High Fidelity of Homologous Retroviral Recombination in Cell Culture

Document Type

Article

Publication Date

9-2002

Abstract

Genetic variation continues to be a major obstacle in the development of therapies and vaccines against retroviral infections and contributes extensively to viral pathogenesis and persistence. Recombination is one mechanism that increases retroviral variation by shuffling mutations from different genomes. Recent studies suggest that recombination not only shuffles the mutations but also generates them at high rates during reverse transcription. In contrast to these recent studies, this investigation shows that recombination does not generate mutations during recombination. A spleen necrosis virus (SNV)-based homologous recombination system was used to test the hypothesis that retroviral recombination is a high-fidelity process during replication of the virus in cell culture.
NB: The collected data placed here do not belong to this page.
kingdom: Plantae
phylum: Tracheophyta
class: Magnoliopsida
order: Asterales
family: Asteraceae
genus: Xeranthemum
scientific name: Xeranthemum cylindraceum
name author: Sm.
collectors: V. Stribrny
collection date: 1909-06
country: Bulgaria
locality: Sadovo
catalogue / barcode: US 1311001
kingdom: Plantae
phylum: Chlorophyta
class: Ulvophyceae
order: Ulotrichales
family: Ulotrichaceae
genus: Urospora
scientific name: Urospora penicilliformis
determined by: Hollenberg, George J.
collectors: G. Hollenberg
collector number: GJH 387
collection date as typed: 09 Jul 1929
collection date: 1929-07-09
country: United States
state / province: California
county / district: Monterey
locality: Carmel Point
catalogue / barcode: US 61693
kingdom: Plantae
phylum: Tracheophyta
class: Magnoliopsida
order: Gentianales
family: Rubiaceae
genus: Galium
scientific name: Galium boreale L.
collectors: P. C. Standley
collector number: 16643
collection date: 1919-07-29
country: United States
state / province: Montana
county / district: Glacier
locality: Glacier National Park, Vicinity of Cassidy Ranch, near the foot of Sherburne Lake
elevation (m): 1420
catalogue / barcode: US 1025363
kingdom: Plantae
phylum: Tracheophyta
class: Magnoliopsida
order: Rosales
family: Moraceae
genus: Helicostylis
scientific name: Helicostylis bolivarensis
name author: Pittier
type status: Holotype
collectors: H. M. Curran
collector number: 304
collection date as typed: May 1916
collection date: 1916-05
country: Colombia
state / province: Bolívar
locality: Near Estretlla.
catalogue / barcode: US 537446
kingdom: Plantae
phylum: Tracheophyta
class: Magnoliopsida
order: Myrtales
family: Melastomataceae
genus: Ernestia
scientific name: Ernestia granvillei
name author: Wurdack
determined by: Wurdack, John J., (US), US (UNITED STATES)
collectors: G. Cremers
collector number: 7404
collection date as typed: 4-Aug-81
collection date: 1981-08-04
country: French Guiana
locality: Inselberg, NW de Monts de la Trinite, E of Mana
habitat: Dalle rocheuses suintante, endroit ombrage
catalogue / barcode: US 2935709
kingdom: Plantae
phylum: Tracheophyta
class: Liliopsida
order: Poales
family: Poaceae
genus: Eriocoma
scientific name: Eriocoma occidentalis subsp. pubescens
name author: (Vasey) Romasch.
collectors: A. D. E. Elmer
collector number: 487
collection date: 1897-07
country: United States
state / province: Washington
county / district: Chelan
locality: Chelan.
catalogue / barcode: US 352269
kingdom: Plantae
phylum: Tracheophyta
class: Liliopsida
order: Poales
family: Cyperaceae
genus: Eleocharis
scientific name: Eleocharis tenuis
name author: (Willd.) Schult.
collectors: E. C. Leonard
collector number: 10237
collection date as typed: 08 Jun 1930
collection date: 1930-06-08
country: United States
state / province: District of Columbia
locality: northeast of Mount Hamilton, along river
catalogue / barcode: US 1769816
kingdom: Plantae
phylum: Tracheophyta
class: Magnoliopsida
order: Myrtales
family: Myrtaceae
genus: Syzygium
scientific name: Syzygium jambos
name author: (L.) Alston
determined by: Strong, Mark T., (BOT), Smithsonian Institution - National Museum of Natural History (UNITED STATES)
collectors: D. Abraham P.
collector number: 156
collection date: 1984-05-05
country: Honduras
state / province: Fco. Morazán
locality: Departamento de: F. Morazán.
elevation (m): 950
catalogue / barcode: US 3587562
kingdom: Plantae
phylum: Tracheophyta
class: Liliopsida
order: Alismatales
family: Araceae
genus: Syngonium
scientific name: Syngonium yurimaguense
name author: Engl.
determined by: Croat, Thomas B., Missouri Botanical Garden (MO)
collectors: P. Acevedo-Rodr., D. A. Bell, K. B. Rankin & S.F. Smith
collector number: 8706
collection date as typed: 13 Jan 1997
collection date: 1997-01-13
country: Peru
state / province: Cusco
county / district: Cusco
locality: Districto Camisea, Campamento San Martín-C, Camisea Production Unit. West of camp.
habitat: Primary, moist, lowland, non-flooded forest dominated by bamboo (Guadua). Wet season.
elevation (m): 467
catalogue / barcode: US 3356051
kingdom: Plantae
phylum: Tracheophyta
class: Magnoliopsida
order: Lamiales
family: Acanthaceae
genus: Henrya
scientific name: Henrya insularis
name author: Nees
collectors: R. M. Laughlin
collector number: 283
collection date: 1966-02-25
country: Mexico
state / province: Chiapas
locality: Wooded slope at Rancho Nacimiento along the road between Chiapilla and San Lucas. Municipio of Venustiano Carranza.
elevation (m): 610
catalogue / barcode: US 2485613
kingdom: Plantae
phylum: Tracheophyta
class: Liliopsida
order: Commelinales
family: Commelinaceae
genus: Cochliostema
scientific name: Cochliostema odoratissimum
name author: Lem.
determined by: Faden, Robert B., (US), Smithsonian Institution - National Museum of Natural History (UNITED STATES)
The system consisted of a pair of SNV vectors expressing two drug resistance genes. The vectors were constructed so that cells containing recombinant proviruses could be selected by a double drug-resistant phenotype. Restriction enzyme digestion and agarose gel electrophoresis were used to map the location of recombination within 182 proviruses. Sequencing and single-strand conformation polymorphism techniques were then used to check for mutations within the recombinant proviruses. Since no mutations were detected among the 182 recombinants that were analyzed, homologous recombination is a high-fidelity process for retroviruses in cell culture.